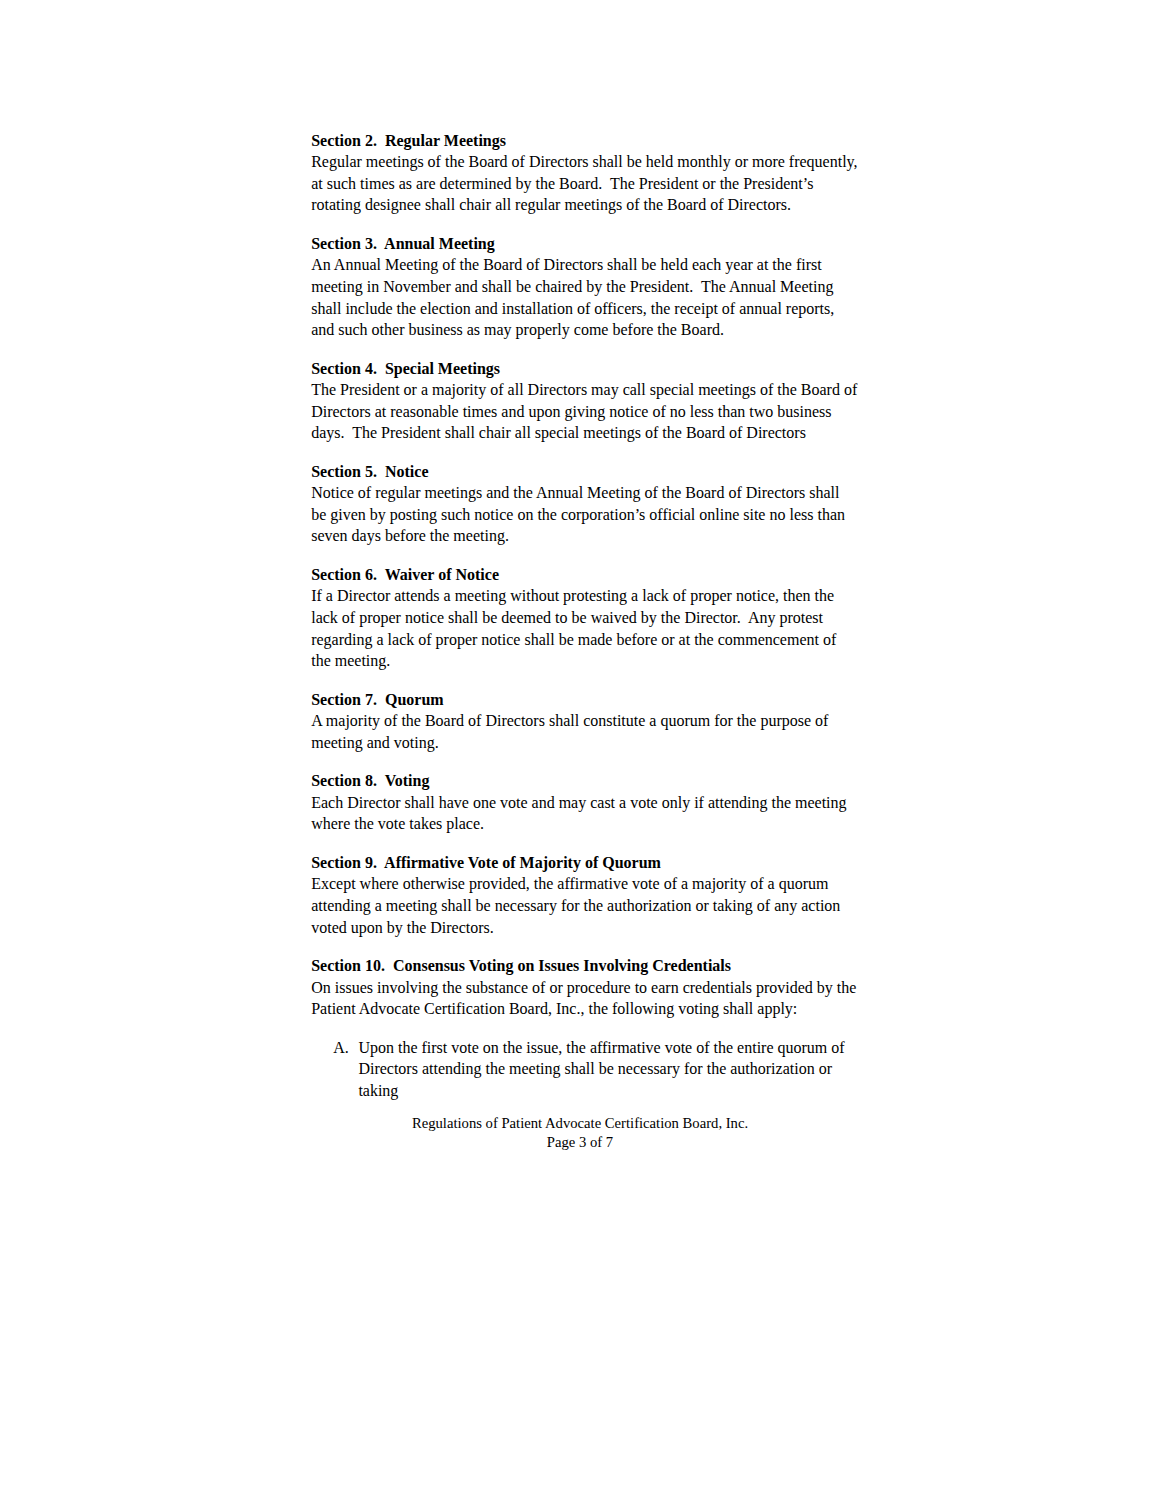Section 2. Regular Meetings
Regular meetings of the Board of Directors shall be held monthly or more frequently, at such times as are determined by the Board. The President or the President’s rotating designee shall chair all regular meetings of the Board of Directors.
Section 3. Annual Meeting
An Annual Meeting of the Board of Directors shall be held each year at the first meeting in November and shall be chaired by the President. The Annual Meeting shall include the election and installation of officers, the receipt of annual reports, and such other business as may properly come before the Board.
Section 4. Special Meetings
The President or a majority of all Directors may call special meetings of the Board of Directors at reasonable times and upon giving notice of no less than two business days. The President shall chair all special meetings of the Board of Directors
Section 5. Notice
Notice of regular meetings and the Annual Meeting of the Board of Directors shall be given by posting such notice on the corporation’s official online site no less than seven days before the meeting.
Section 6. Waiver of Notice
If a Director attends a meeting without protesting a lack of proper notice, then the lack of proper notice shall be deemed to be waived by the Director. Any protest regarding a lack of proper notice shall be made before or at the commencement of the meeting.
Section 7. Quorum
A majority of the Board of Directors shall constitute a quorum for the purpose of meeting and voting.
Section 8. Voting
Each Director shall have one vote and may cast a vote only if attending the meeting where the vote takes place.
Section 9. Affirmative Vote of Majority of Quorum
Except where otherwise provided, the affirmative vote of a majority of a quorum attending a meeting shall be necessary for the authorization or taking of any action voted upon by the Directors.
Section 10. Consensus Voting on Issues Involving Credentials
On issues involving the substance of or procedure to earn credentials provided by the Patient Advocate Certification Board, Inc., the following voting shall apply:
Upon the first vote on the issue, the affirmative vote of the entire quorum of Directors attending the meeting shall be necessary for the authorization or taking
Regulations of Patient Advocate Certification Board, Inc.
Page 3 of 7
- - - -
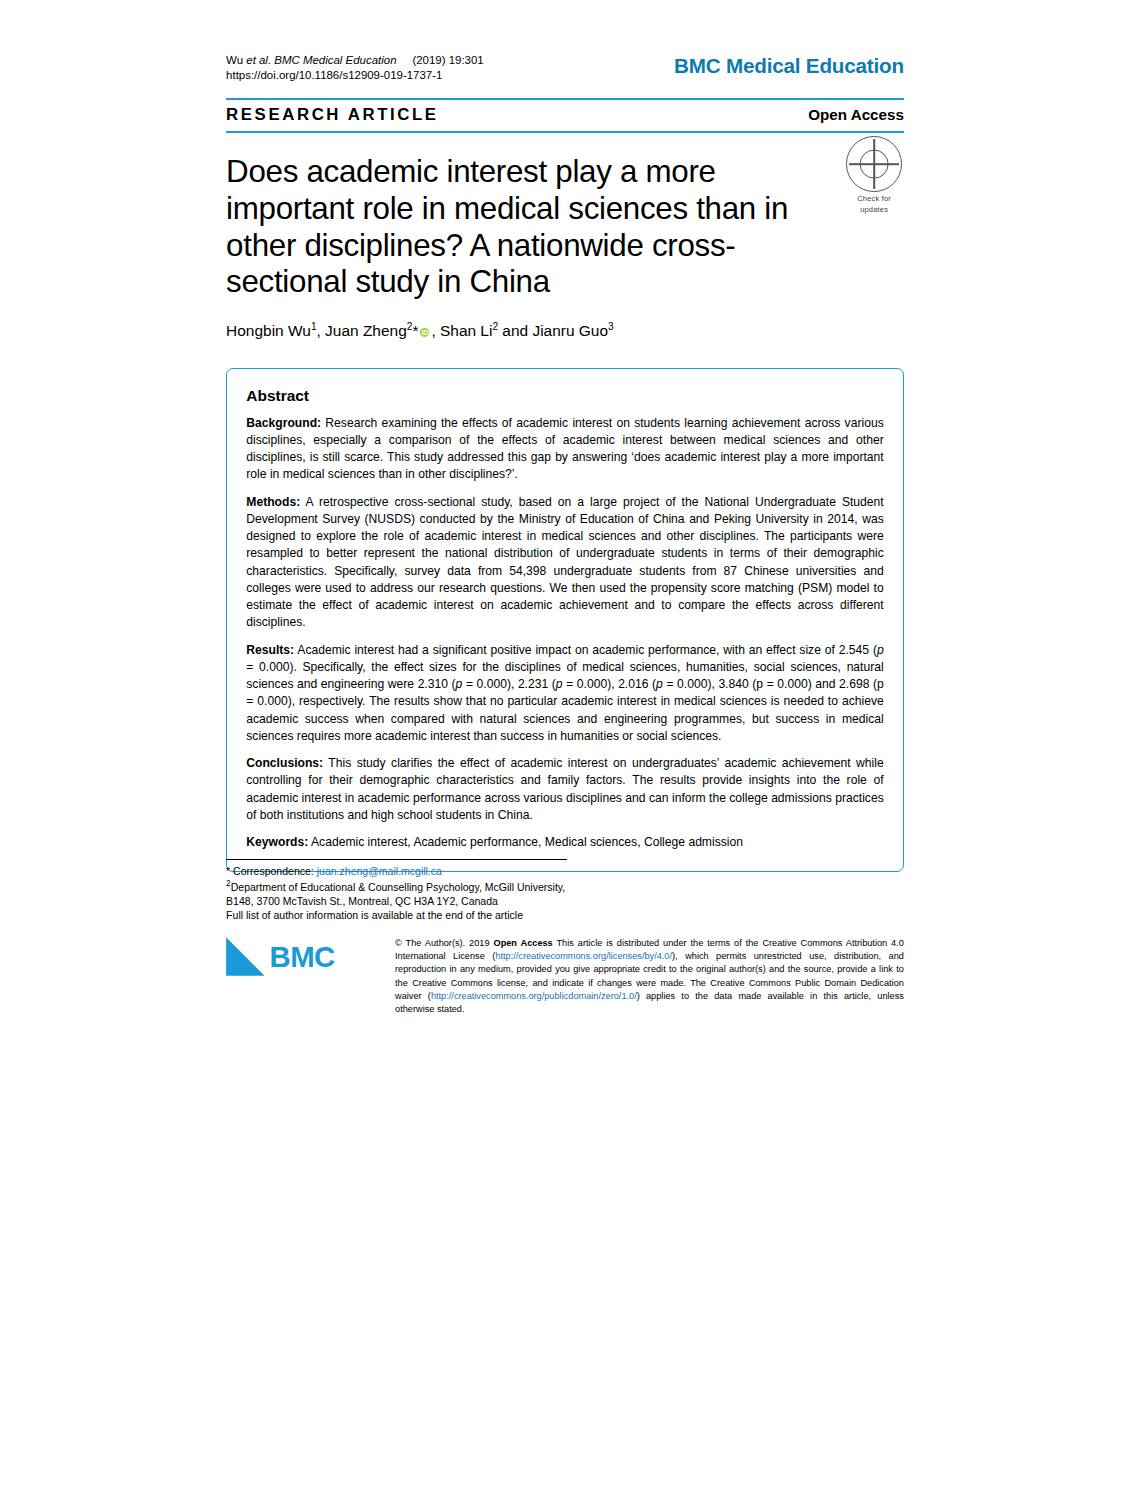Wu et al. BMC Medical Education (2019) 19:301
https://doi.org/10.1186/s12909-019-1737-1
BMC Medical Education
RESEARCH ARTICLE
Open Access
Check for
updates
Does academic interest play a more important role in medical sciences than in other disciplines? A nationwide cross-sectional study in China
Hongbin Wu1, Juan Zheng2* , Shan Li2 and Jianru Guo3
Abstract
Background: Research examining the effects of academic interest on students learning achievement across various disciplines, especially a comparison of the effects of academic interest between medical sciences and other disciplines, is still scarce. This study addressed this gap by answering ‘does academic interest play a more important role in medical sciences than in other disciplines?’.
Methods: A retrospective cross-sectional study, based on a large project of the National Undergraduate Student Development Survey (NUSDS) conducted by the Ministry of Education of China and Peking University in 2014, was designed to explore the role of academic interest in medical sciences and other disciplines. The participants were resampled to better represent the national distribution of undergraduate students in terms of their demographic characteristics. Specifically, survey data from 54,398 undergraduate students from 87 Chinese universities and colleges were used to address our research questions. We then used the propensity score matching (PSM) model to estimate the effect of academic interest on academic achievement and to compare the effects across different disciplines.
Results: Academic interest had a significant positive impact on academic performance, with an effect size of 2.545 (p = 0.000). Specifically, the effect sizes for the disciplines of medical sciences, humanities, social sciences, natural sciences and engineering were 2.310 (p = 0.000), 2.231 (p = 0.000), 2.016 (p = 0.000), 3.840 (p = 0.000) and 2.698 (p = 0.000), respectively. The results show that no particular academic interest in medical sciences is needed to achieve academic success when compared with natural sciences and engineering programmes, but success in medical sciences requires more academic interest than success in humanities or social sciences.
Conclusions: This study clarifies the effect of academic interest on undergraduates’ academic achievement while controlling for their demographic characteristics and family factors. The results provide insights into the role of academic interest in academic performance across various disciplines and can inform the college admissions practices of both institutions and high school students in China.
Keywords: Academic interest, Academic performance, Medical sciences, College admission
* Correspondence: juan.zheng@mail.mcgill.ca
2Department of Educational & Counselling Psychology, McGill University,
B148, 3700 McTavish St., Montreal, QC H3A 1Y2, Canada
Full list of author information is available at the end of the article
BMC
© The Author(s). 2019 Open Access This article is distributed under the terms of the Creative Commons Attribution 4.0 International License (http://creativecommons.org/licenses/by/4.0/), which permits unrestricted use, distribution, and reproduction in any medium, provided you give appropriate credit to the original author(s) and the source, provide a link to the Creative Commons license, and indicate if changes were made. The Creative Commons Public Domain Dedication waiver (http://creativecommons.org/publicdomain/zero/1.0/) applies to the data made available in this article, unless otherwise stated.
- - - -
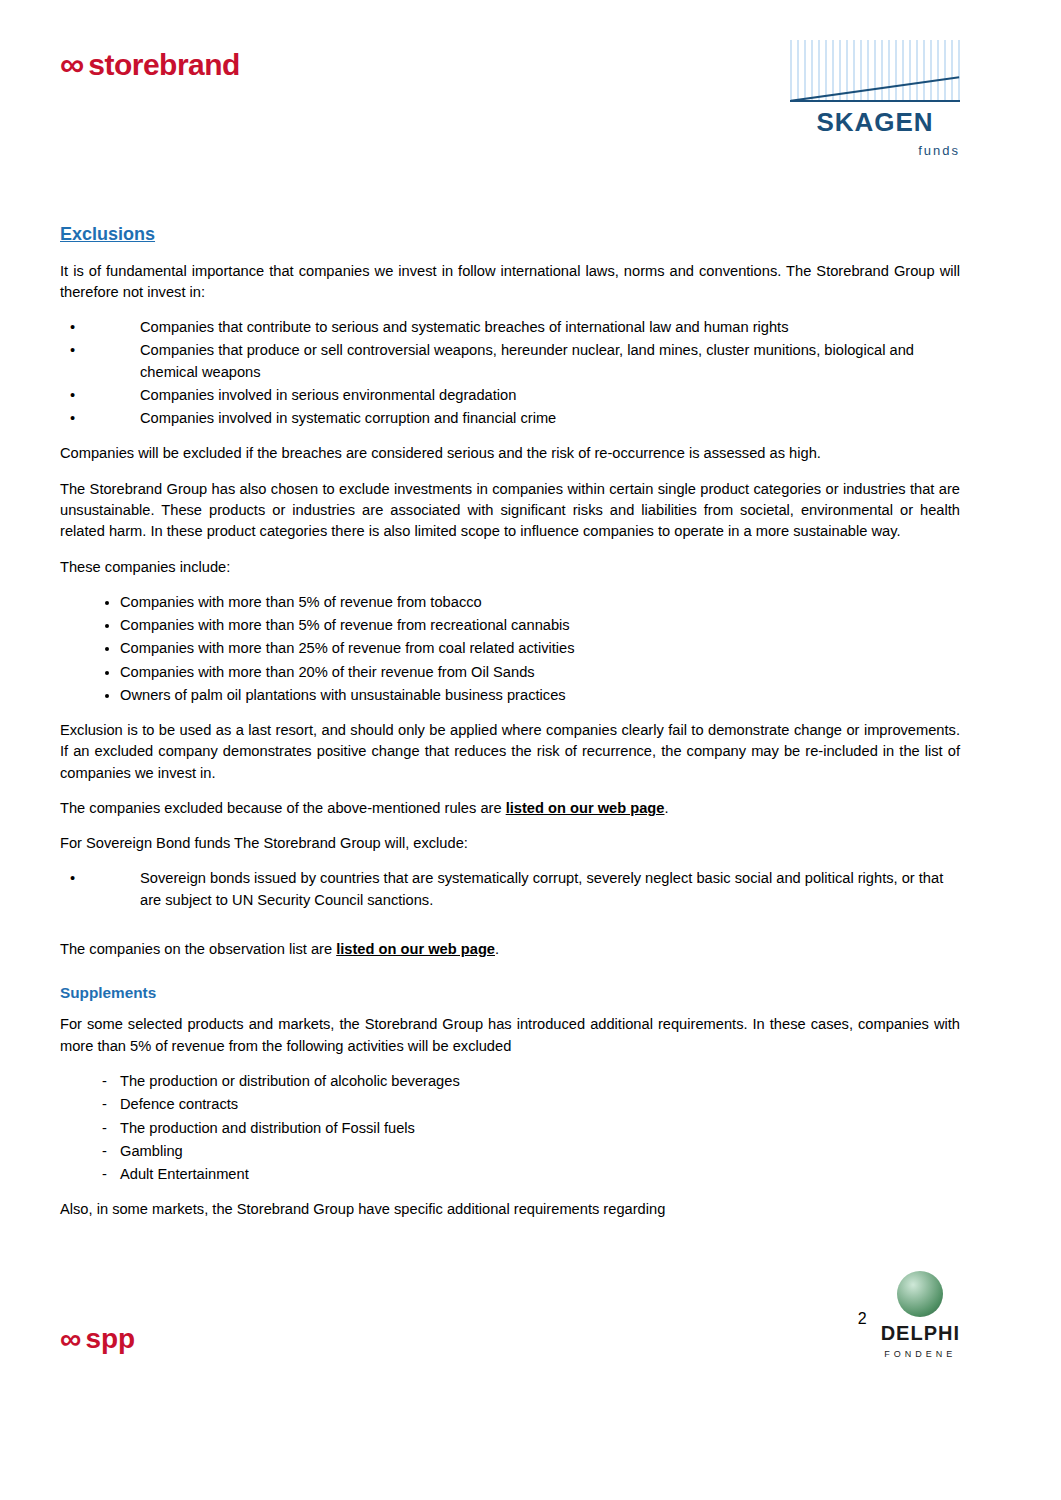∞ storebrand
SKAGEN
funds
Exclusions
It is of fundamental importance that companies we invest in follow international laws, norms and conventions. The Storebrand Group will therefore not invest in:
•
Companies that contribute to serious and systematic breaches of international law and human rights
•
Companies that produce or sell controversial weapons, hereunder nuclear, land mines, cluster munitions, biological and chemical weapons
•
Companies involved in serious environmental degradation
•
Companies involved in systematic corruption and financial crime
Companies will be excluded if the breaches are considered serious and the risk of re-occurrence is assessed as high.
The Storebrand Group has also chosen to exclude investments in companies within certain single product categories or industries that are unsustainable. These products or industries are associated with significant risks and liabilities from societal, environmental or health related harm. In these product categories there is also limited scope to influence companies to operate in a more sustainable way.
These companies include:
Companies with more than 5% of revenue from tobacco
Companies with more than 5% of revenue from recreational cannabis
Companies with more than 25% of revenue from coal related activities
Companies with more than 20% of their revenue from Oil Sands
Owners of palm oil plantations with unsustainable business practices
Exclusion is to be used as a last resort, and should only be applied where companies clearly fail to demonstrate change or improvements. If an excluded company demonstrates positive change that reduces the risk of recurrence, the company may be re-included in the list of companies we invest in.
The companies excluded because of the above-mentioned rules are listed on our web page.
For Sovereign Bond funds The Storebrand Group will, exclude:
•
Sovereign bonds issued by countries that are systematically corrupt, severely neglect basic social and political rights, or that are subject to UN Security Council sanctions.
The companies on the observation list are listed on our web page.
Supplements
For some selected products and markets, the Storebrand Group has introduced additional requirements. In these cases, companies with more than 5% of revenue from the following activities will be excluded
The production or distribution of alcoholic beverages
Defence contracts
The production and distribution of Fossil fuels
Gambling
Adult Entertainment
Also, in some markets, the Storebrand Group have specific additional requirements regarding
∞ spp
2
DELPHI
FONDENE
- - - -
[What to work on]
Leaving out all pictures, set down exactly the lines of the material above, from the line with "Section 2. Regular Meetings" to the line with "Section 4. Special Meetings" inclusive, and no others.

[Finished exercise]
Section 2. Regular Meetings
Regular meetings of the Board of Directors shall be held monthly or more frequently, at such times as are determined by the Board. The President or the President’s rotating designee shall chair all regular meetings of the Board of Directors.
Section 3. Annual Meeting
An Annual Meeting of the Board of Directors shall be held each year at the first meeting in November and shall be chaired by the President. The Annual Meeting shall include the election and installation of officers, the receipt of annual reports, and such other business as may properly come before the Board.
Section 4. Special Meetings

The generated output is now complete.